#### DOCUMENT EXCERPT
--- START ---

3.16 In view of the foregoing, he indicated that his authorities had considered that the only way of reconciling consumers' preference for "mild" coffee and the transfer of the coffee trade to the private sector was to establish different rates of custom duty, with a zero duty on the most expensive coffee, i.e. "mild" coffee. In so doing, his authorities had not at any time given any thought to which countries were producing the different types of coffee. In fact, different types or groups of coffee were often grown in one and the same country and more than thirty countries were producing both Robusta and "unwashed Arabica".

3.17 Finally, the Spanish representative stressed the transitional character of the coffee import régime actually applied by his country. He said that his authorities ultimately aimed, in the shortest possible time, at introducing in respect of coffee a system of automatic licensing and free domestic trade.

3.18 Referring to the stated anti-inflation objective of the Spanish measures, the representative of Brazil was of the view that such argument was not relevant to the case under dispute, since, whatever the motivation to introduce the new tariff régime for unroasted coffee, such motivation did not exempt Spain from complying with the provisions of Article I:1 of the GATT.

--- END ---

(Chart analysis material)
--- START ---

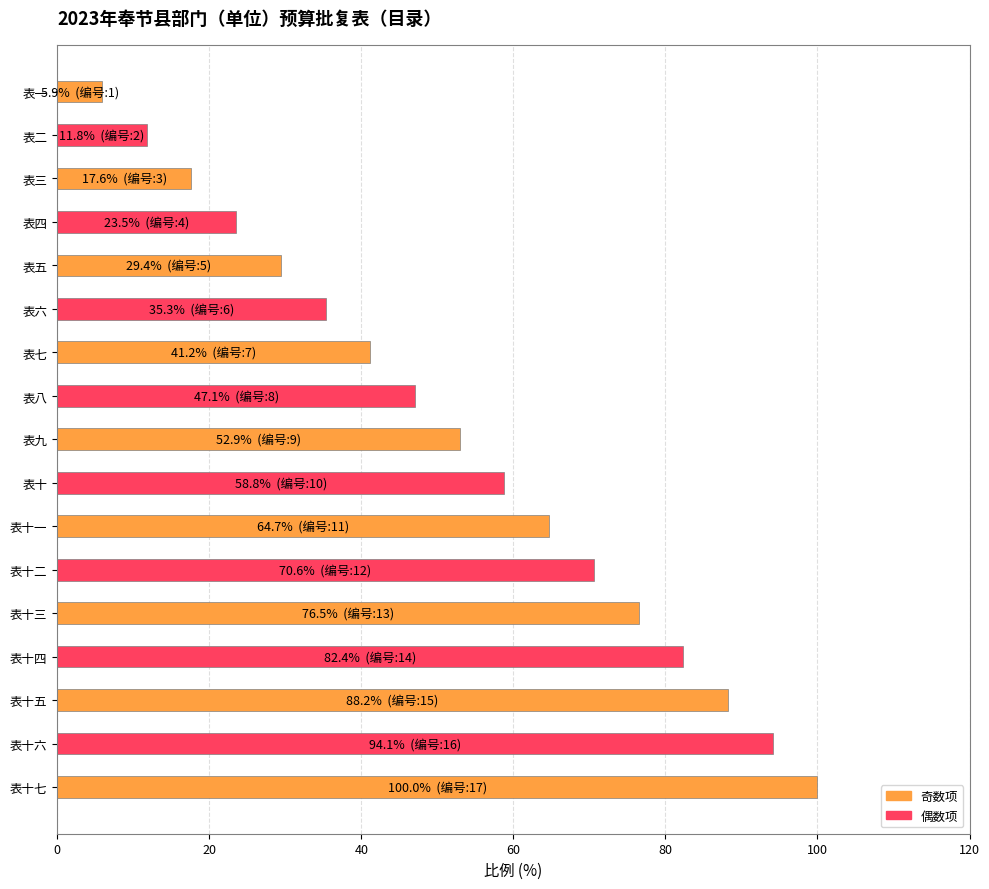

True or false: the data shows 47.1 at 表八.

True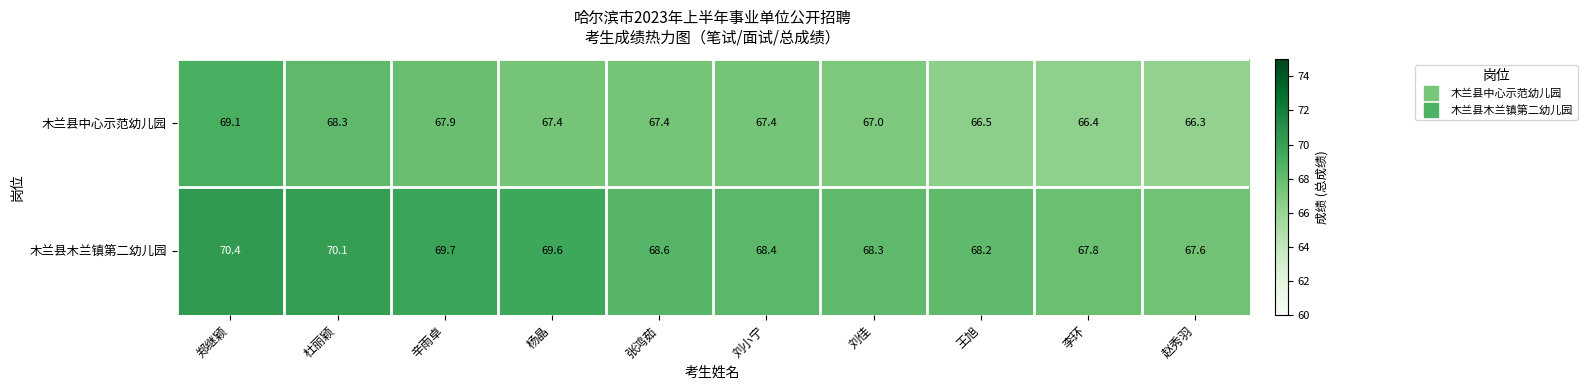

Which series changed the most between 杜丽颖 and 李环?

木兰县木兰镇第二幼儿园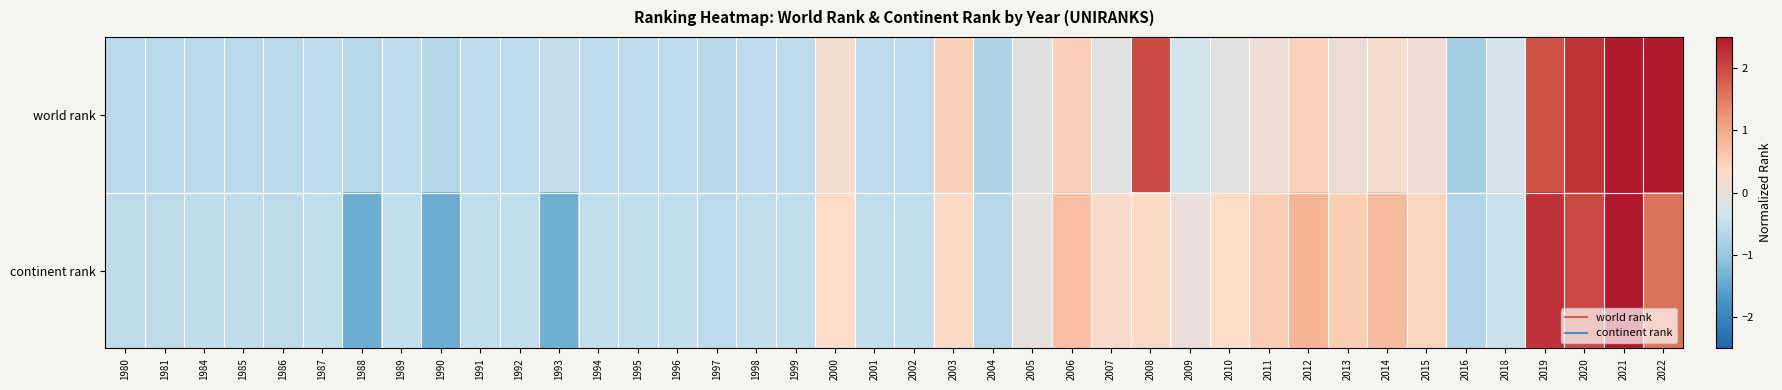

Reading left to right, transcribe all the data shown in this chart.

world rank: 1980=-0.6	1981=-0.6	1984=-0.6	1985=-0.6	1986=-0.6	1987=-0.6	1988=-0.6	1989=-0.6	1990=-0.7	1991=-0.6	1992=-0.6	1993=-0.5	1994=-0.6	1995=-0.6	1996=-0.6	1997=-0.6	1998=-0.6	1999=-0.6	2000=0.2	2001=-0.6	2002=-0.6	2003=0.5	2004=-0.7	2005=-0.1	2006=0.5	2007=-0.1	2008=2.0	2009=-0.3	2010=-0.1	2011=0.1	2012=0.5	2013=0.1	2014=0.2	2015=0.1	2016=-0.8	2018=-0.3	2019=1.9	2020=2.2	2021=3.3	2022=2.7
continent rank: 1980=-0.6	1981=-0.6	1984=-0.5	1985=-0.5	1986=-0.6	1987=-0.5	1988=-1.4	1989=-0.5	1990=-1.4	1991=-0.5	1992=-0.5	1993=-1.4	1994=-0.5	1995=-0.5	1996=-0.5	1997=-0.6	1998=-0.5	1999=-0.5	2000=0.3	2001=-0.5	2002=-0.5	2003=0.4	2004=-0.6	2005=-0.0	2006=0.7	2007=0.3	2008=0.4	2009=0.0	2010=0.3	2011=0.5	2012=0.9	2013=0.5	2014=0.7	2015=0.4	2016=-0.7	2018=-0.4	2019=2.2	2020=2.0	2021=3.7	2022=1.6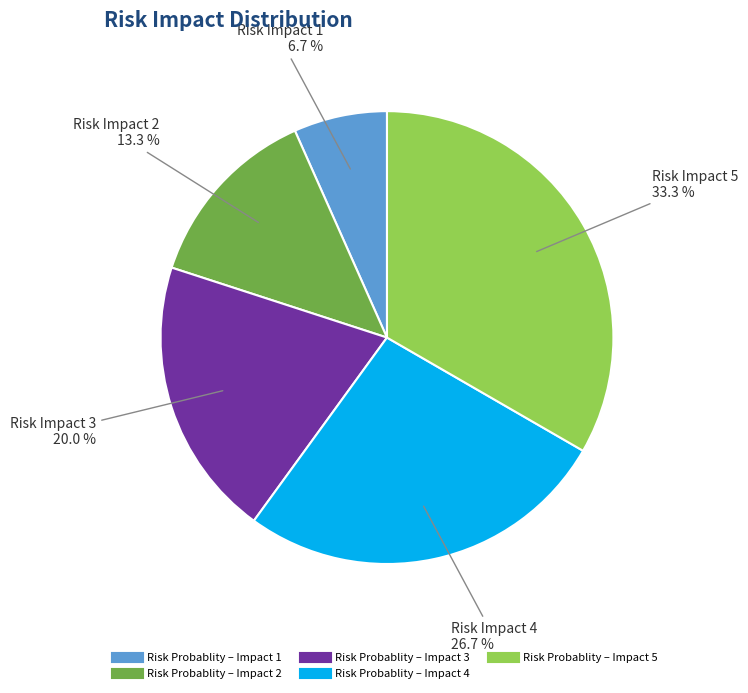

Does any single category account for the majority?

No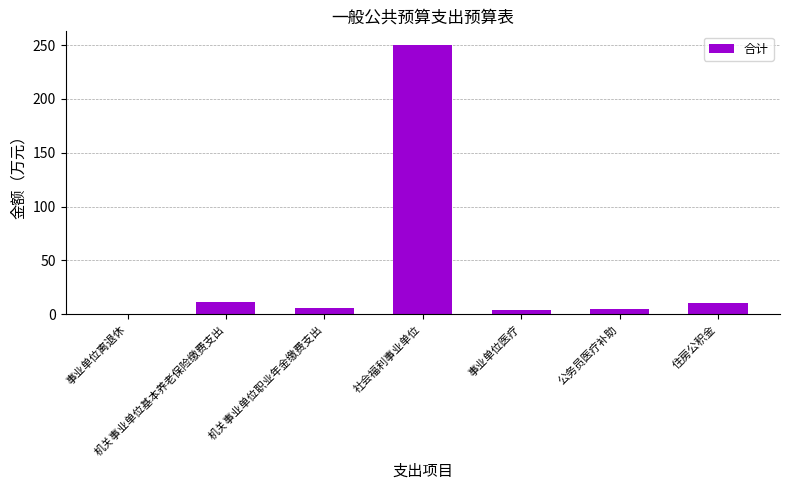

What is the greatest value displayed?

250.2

--- END ---

#### TASK REQUIREMENTS
Please reproduce the excerpt on Spain's coffee import duties in full, word for word.

#### ANSWER TO THE PROBLEM
3.16 In view of the foregoing, he indicated that his authorities had considered that the only way of reconciling consumers' preference for "mild" coffee and the transfer of the coffee trade to the private sector was to establish different rates of custom duty, with a zero duty on the most expensive coffee, i.e. "mild" coffee. In so doing, his authorities had not at any time given any thought to which countries were producing the different types of coffee. In fact, different types or groups of coffee were often grown in one and the same country and more than thirty countries were producing both Robusta and "unwashed Arabica".

3.17 Finally, the Spanish representative stressed the transitional character of the coffee import régime actually applied by his country. He said that his authorities ultimately aimed, in the shortest possible time, at introducing in respect of coffee a system of automatic licensing and free domestic trade.

3.18 Referring to the stated anti-inflation objective of the Spanish measures, the representative of Brazil was of the view that such argument was not relevant to the case under dispute, since, whatever the motivation to introduce the new tariff régime for unroasted coffee, such motivation did not exempt Spain from complying with the provisions of Article I:1 of the GATT.